Figure 1. A pharmacogenetic association with susceptibility to anthracycline-induced cardiotoxicity is situated within RARG

a) Association results are shown for genotyped (circles) and imputed (squares) SNPs along with recombination rates for a 122 kb region of chromosome 12q13.13. Each point represents the nominal P-value (left y-axis) for the stage 1 cohort. P-values are from logistic regression analysis using an additive model, adjusted for age, cumulative dose, tumor type (ALL, Ewing’s sarcoma and rhabdomyosarcoma) and cardiac radiation therapy. SNPs are colored according to their pairwise correlation (r²) with rs2229774 (purple circle) using the 1000 Genomes CEU reference population. Overlaid are the recombination rates (right y-axis) for estimating putative recombination hotspots also based upon the 1000 Genomes CEU population. b) The linkage disequilibrium (D′) based upon the 1000 Genomes CEU population depicted for this region similarly demonstrates the associated haplotype is localized to RARG. Details of D′ color coding are provided in Online Methods.
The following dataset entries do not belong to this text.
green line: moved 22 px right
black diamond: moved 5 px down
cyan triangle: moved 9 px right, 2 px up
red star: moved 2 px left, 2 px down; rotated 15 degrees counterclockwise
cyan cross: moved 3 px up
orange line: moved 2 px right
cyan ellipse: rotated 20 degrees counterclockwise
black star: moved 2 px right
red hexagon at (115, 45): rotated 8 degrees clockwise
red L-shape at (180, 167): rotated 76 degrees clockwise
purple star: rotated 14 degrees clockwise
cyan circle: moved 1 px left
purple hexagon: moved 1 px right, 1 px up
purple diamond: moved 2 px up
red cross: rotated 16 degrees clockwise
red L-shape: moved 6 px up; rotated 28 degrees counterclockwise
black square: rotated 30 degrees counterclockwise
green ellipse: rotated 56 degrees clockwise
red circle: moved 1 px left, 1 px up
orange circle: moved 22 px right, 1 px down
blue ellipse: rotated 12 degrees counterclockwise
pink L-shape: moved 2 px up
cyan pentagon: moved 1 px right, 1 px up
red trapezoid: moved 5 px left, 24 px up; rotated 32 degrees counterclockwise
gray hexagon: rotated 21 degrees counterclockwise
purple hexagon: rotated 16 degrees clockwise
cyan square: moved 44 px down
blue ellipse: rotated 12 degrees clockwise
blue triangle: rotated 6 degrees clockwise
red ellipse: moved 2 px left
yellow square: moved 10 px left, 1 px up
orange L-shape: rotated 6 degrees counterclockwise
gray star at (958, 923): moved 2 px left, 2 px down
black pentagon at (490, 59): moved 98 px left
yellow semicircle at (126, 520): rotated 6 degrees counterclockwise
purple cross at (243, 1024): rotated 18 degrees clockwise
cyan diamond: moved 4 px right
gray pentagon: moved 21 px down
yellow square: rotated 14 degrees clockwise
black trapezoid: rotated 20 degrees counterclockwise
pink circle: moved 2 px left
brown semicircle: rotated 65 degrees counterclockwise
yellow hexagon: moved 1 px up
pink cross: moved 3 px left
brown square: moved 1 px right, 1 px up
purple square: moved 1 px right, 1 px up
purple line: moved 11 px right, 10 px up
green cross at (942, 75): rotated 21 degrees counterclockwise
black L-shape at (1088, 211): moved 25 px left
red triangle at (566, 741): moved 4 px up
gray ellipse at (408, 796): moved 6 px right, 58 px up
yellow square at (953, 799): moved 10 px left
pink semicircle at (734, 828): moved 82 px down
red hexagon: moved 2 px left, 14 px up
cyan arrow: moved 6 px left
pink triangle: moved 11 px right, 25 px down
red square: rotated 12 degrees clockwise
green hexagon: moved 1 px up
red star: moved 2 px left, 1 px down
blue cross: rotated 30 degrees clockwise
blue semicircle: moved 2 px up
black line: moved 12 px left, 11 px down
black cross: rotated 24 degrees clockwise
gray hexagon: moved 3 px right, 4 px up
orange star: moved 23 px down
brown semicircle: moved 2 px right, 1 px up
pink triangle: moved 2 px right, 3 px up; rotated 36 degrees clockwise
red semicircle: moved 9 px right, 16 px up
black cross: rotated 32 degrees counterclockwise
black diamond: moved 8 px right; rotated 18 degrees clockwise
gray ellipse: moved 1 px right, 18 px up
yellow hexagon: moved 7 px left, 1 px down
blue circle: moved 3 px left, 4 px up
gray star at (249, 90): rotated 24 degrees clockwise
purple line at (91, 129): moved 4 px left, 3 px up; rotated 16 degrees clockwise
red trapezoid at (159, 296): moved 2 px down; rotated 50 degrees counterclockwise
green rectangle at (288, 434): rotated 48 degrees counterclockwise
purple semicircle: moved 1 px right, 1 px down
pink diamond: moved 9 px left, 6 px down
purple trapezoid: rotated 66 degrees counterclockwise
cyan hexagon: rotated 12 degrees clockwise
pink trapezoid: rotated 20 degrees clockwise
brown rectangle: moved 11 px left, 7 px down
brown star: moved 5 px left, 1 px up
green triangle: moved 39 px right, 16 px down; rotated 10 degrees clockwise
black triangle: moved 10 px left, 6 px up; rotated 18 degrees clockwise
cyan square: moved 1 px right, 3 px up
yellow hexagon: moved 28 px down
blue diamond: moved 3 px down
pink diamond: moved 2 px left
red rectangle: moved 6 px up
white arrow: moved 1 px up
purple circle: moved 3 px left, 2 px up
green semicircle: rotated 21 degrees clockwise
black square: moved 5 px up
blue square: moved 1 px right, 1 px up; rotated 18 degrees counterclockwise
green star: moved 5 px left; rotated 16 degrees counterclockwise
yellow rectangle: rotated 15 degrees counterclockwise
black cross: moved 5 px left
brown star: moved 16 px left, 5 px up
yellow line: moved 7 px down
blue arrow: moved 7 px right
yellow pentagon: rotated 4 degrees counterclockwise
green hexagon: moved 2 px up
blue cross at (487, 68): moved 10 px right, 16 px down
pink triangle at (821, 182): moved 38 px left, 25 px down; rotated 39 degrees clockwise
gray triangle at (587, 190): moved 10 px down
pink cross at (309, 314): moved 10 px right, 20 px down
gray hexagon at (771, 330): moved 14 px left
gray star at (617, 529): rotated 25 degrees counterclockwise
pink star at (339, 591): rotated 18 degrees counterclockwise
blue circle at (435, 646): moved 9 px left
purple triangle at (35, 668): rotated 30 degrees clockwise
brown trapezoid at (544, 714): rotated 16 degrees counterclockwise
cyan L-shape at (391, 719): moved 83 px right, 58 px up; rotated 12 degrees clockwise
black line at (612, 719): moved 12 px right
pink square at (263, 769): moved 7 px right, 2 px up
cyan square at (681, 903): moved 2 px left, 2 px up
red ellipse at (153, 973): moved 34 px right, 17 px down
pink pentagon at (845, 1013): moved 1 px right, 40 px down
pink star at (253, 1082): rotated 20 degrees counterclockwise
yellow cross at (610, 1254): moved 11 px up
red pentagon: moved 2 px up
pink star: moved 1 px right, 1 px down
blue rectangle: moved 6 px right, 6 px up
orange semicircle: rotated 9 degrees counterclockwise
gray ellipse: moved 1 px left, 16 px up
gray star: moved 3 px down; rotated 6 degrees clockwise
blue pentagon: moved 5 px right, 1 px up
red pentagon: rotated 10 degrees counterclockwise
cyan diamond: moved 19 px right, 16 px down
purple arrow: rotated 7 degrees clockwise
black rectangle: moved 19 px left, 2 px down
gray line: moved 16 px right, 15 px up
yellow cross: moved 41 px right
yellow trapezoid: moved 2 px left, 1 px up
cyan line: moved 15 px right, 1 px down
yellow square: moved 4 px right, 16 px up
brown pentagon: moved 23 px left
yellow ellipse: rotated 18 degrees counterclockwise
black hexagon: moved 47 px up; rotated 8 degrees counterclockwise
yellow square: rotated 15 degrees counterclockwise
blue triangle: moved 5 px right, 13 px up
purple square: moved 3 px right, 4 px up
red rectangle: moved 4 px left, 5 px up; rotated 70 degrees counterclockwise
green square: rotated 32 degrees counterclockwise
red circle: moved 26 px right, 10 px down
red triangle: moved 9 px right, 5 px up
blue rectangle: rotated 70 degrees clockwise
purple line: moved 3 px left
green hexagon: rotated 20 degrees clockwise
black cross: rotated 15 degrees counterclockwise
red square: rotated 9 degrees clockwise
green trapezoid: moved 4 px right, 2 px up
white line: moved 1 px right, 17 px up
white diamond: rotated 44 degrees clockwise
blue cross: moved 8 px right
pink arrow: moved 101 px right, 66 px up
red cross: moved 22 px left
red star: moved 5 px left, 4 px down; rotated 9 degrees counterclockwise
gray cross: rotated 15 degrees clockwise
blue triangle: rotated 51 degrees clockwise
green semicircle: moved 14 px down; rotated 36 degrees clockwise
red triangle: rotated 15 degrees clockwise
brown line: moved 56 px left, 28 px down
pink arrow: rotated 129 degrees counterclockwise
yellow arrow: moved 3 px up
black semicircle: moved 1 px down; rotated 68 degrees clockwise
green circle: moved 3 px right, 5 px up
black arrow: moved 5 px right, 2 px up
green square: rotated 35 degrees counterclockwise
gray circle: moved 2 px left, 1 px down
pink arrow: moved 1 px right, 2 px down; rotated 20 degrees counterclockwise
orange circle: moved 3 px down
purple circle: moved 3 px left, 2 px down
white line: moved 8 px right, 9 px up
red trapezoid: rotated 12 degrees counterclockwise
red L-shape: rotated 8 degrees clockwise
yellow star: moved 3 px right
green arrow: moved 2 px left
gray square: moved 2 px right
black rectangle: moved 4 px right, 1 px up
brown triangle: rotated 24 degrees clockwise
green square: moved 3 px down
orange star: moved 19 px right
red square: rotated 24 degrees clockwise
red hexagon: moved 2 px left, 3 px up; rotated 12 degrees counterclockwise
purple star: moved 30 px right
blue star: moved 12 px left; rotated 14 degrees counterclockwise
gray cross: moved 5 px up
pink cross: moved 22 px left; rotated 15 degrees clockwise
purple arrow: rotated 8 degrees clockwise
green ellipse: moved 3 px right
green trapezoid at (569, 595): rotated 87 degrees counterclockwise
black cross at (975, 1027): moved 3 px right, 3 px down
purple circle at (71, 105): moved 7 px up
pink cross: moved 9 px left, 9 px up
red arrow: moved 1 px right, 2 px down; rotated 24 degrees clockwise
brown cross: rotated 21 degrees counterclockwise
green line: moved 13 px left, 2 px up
Figure 2. Functional characterization of RARG^S427L reveals impaired transcriptional regulation

a) Transcriptional activation of luciferase coupled to an optimized retinoic acid response element (RARE) by transiently transfected RARG wild type (WT) or RARG^S427L in HEK293T cells. Averages of RARE-activation from aggregate data (n = 48; three independent experiments of sixteen replicates) are presented. Inset, Immunoblot of 20μg HEK293T lysate generated 48 hours post-transfection with empty vector (negative), or the indicated construct using anti-DDK 4C5 (top panel) and anti-GAPDH (bottom panel) antibodies. Untagged wild type RARG has an estimated molecular weight of 50.4 kDa. Molecular sizes are indicated on the left. b) Relative Top2b expression in untransfected or RARG-transfected H9c2 cells in the presence or absence of ATRA. Average values of relative Top2b expression from aggregate data (n = 12; four independent experiments of three replicates) are presented. (c) Repression of Top2b expression in RARG WT- or RARG^S427L-transfected H9c2 cells compared to untransfected cells. Averages of normalized Top2b repression from aggregate data (n = 12; two independent experiments of six replicates) are presented. ** and *** denote P < 0.005 and P < 0.0001, respectively, using t-test (a and c) or one-way ANOVA with Tukey post-test analyses (b). Error bars; s.e.m.